Can name and date of birth be hashed somehow to generate a secure identifier?

If you don't trust the third-party providing the opportunity to access the internet at the login stage, you should not trust at any stage. They can save any data entered, including data related to facial recognition. Also they can store any data that you users receive from your server. The risk of such misuse is high, because such data cost money.

Brute-forcing of NAME + SCRAMBLED_DOB + SALT is trivial, because the number of births dates is very small. To represent all possible birth dates in the last 100 years only 15 bits are needed. If you have 1 000 000 people in your database, this would mean just 20 bit. This is 35 bits in total. This means, your database can be easily brute-forced. You can slow it down by using Argon2 or similar instead of SHA256. But it will be still too easy to brute-force. The reason is, that possible secrets are not random, they are very easy to guess.
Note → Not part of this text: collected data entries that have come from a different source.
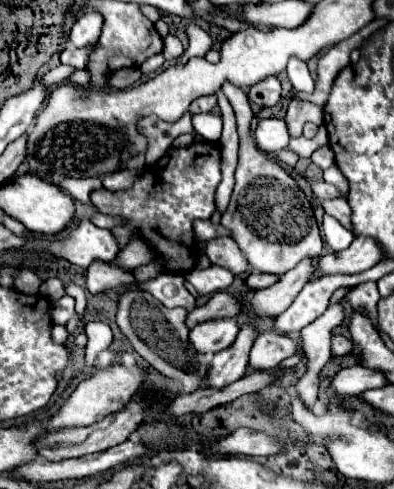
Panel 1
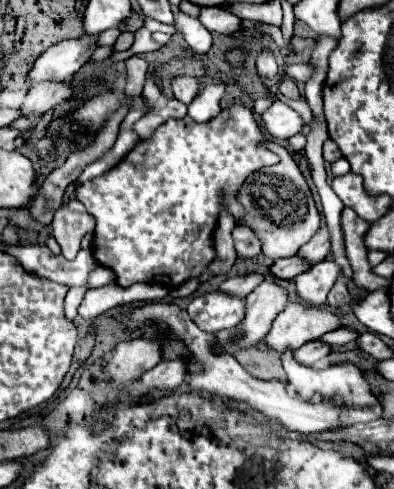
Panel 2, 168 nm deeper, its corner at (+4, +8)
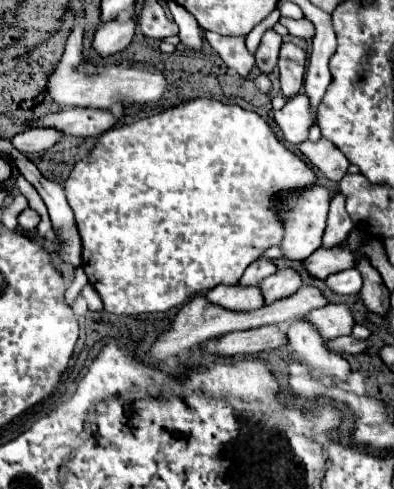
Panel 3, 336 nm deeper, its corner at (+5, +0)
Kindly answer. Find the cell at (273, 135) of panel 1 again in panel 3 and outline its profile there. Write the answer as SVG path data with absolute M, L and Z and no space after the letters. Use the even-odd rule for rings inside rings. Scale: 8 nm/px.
M305 94L289 98L285 106L275 112L275 124L281 128L287 142L305 142L309 124L313 124L313 116L309 116L309 100L305 100Z

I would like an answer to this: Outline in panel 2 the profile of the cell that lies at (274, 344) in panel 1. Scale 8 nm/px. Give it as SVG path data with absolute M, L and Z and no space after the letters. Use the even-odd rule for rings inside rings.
M292 302L276 316L264 340L272 350L284 352L286 348L296 350L306 342L318 340L336 328L340 328L340 318L326 306Z

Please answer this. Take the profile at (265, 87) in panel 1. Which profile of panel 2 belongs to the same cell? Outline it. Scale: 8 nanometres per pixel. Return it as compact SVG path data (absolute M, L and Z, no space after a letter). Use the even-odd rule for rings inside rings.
M264 48L258 54L256 70L258 70L258 76L262 76L262 78L274 78L278 74L278 64L276 64L276 60L268 48Z

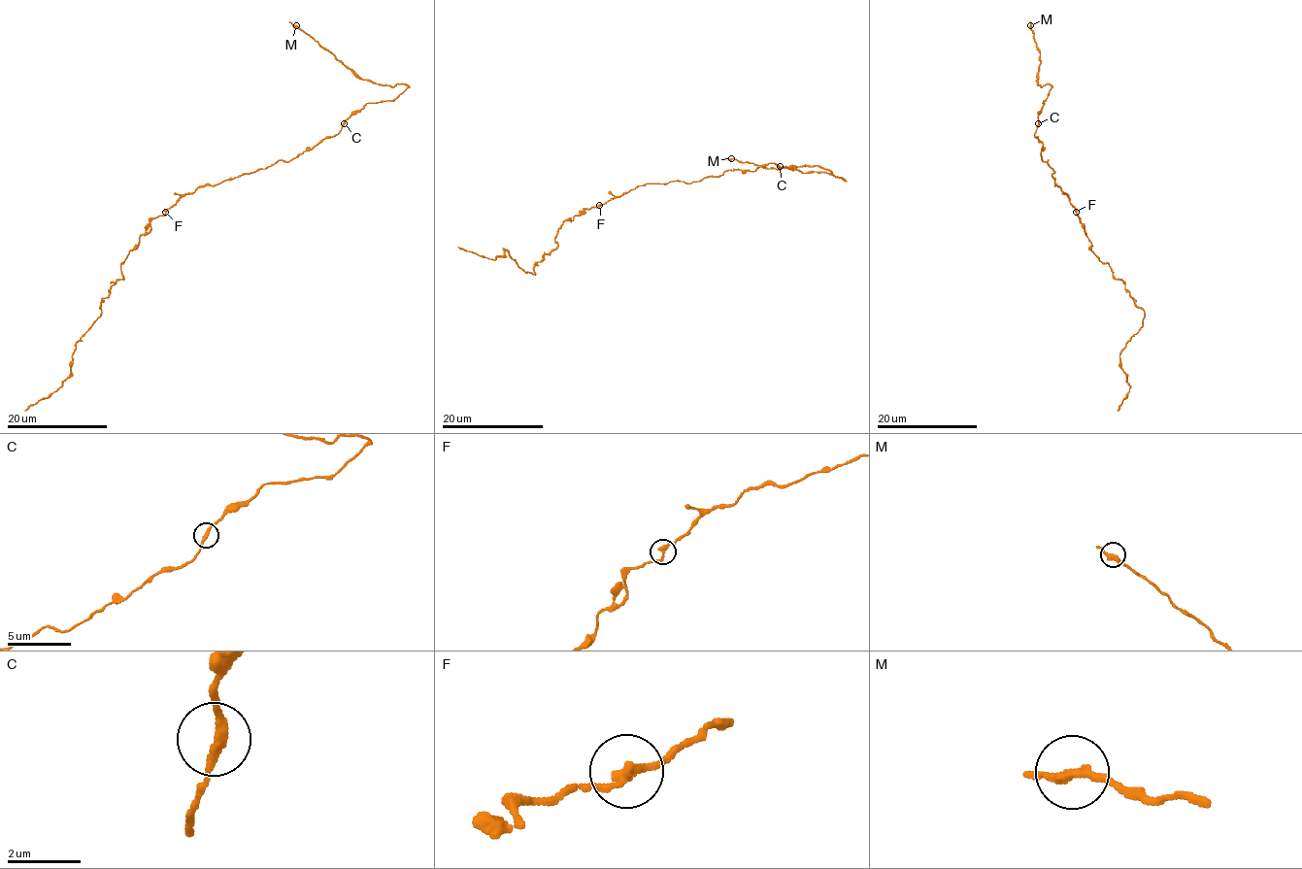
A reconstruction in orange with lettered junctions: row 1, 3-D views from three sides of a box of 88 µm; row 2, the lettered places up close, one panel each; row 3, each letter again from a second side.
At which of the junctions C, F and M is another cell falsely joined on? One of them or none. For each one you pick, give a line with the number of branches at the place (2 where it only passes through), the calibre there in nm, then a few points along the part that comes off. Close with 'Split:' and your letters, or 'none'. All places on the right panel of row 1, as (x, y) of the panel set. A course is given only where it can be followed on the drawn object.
F: 2 branches meet; 240 nm thick; foreign part runs (1076, 212), (1094, 254), (1123, 281), (1144, 311), (1142, 326), (1119, 355), (1129, 386), (1117, 411)
Split: F

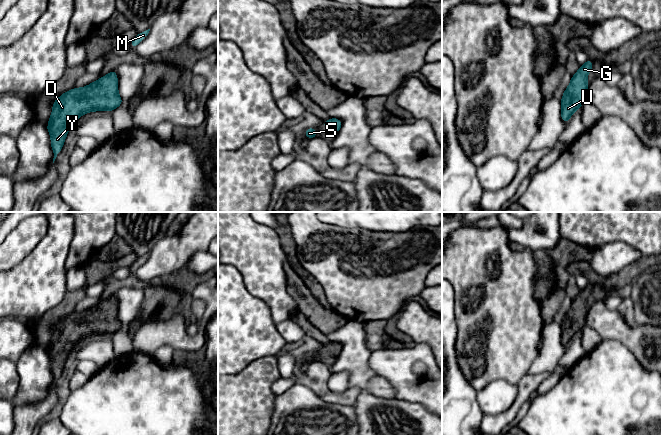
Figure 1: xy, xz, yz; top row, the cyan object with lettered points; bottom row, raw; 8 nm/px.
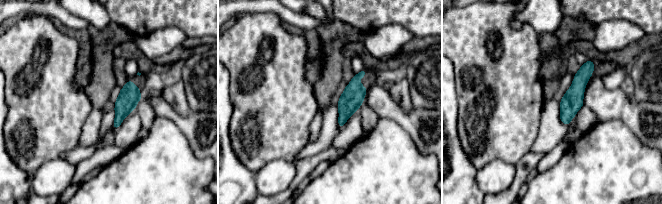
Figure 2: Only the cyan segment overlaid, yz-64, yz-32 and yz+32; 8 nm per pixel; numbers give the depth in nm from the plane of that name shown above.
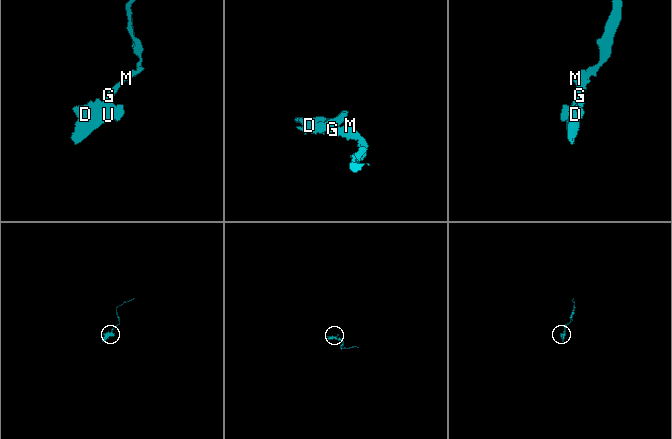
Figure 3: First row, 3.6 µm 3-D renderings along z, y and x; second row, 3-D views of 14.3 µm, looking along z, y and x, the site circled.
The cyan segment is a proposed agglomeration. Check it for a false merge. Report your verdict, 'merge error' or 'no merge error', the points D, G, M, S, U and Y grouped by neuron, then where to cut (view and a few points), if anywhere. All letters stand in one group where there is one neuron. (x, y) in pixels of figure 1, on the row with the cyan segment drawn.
no merge error; D G M S U Y; no cut

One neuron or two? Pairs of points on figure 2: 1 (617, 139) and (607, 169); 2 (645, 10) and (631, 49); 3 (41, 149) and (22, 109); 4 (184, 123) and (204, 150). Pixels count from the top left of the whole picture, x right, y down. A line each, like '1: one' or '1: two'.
1: one
2: two
3: one
4: one

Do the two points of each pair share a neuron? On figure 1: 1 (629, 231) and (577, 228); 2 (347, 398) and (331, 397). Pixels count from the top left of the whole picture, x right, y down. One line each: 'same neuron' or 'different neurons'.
1: same neuron
2: same neuron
In case somebody is interested in decrypting data of particular person, it is even more simple. Such decryption can be done immediately, without any brute-forcing.

Your words until a hash contained in the database is found mean that you are going to store hashes in your database. This makes brute-forcing even easier. An attacker doesn't even need to search through different births dates, through names. Instead, the attacker will just take hashes that you store and will just iterate them and will easily find what hashes to what encrypted data are used.

What should you care about? There are many points. Here are some:

  1. Make sure that connection from user to your system is secure. If it is not secure, soon or later there will be people or companies, that misuse that and will collect data about your users. You will cheat users if your will not explain that to them. Also requesting some kinds of information via insecure channels can be a legal problem even in many developing countries.
  2. Any measures like encrypting data in your database make little sense if communication channel is not secure.
  3. Establish reliable authentication. Many people in developing countries have mobile phones. That's why besides passwords consider sending one-time password per SMS.

Start with a QR-code printed on a plastic chip, containing a 256 bit number. From the QR code, name and date of birth you calculate a hash code in such a way that the QR-code is identifiable. And that is the key.

To log in, the user needs the chip, name and date of birth. Without the chip it is unhackable. If your husband/wife/child steals the chip, game over. If you lose the chip and a hacker finds it, they can try to guess name and DoB, but since the QR code is identifiable, they are locked out quickly.

If you lose the chip either access is permanently lost, or something needs to be set up so the person can take their passport or other real world Id to a trusted party to get a new chip. With obvious risks.